__本文抜粋__:
------------------------------------------------

立檀波羅蜜者。菩薩語諸眾生。當行布施。貧為大苦無以貧故。作諸惡行墮三惡道。作諸惡行墮三惡道則不可救。眾生聞已捨慳貪心行檀波羅蜜。如後品中廣說。 |
檀波羅蜜に立たしむとは、菩薩は、諸の衆生に語るらく、『当に布施を行じ、貧を大苦と為し、貧を以っての故に、諸の悪道を作して、三悪道に堕つる無からしむべし。諸の悪行を作して、三悪道に堕つれば、則ち救うべからざればなり』、と。衆生聞き已りて、慳貪心を捨て、檀波羅蜜を行ず。後の品中に広説するが如し。 |
『衆生を、檀波羅蜜に立たせる!』とは、
『菩薩』が、
諸の、
『衆生』に、こう語ると、――
当然、
『布施を行わなければならない!』、
『貧』は、
『大苦だからである!』。

------------------------------------------------

__やること__:
a - 本文のうち「『衆生を、檀波羅蜜に立たせる!』とは、」で始まる部分から、『』で囲まれた語句をすべて順に書き出せ。
b - 本文について、次の (i)〜(iii) が本文と合うかどうかを「はい」か「いいえ」で答え、根拠となる本文の語句をそのまま引用せよ。(i) 衆生は聞き終えると慳貪の心を捨てる。(ii) 諸の悪行をなして三悪道に堕ちても、救うことができる。(iii) このことは後の品で詳しく説かれる。
c - 本文の最後の行に続けて、その先を書き進めよ。
このあとのエントリは、本文とは関係のない別の資料である。

__元データ__:
------------------------------------------------

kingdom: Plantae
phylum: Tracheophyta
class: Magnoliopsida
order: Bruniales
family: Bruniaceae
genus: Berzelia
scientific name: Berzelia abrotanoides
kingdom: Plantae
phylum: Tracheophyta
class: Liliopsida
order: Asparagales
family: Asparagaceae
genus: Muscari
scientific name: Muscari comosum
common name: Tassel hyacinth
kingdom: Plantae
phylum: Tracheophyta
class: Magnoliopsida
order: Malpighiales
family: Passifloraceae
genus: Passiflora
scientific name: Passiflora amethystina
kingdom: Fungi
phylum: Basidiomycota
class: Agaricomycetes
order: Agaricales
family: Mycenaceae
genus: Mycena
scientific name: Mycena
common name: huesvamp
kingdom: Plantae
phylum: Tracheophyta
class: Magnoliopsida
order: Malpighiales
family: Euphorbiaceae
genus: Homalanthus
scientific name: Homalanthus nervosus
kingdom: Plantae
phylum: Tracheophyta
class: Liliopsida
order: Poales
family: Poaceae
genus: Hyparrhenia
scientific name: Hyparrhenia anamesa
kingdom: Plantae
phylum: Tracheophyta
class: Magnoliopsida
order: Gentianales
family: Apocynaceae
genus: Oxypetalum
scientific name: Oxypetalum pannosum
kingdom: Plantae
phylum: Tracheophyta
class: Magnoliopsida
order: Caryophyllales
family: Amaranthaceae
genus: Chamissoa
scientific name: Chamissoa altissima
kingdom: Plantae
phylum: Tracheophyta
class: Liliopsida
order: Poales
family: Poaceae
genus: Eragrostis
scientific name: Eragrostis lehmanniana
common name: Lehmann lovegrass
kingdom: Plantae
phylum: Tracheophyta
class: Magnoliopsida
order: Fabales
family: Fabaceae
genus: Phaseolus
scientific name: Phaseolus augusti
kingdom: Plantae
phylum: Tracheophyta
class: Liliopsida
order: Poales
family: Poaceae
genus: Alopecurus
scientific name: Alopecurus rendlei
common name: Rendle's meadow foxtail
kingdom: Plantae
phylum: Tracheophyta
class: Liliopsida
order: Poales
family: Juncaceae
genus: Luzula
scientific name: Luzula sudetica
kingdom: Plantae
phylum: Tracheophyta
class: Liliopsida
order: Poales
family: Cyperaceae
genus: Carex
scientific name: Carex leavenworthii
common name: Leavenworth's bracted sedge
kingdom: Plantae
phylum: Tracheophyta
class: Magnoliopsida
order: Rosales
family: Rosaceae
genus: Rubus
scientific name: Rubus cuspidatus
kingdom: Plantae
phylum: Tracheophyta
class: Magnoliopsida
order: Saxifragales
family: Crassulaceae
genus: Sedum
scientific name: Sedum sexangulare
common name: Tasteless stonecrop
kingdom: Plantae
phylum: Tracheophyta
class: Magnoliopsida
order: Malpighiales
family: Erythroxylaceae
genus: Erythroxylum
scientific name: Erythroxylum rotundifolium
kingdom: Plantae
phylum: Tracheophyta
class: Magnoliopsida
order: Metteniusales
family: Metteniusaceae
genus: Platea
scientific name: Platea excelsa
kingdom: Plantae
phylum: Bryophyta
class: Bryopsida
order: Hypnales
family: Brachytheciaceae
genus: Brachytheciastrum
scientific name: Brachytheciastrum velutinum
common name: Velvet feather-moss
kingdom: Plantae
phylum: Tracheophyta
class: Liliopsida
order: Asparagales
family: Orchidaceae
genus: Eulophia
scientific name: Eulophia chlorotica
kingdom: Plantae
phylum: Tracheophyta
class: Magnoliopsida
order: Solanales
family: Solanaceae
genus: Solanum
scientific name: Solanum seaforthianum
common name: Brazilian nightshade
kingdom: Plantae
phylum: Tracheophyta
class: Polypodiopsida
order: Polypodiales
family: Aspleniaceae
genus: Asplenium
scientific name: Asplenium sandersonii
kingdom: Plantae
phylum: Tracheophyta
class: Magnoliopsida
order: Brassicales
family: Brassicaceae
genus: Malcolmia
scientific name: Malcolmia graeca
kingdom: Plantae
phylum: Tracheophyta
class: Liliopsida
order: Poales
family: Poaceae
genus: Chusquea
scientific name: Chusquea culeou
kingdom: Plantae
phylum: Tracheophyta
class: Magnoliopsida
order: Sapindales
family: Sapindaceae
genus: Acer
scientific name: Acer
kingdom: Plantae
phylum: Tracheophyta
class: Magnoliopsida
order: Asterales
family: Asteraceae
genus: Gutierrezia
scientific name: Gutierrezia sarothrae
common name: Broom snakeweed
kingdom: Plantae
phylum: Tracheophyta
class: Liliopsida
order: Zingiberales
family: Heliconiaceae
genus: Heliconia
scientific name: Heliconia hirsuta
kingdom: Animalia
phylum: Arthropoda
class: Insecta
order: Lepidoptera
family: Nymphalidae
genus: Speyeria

------------------------------------------------

__回答__:
a -
衆生を、檀波羅蜜に立たせる!
菩薩
衆生
布施を行わなければならない!
貧
大苦だからである!

b -
(i) はい。「衆生聞已捨慳貪心行檀波羅蜜」
(ii) いいえ。「作諸惡行墮三惡道則不可救」
(iii) はい。「如後品中廣說」

c -
『貧』の故に、
『諸の悪行を作して!』、
『三悪道に堕ちる!』者を、
『無くさねばならない!』。
『諸の悪行を作して!』、
『三悪道に墜ちた!』者は、
則ち、
『救うことができないからである!』、と。
『衆生』は、これを聞いて、――
即ち、
『慳貪の心を捨て!』、
『檀波羅蜜』を、
『行うことになるのである!』が、
例えば、
『後の品』中に、
『広く!』、
『説かれた通りである!』。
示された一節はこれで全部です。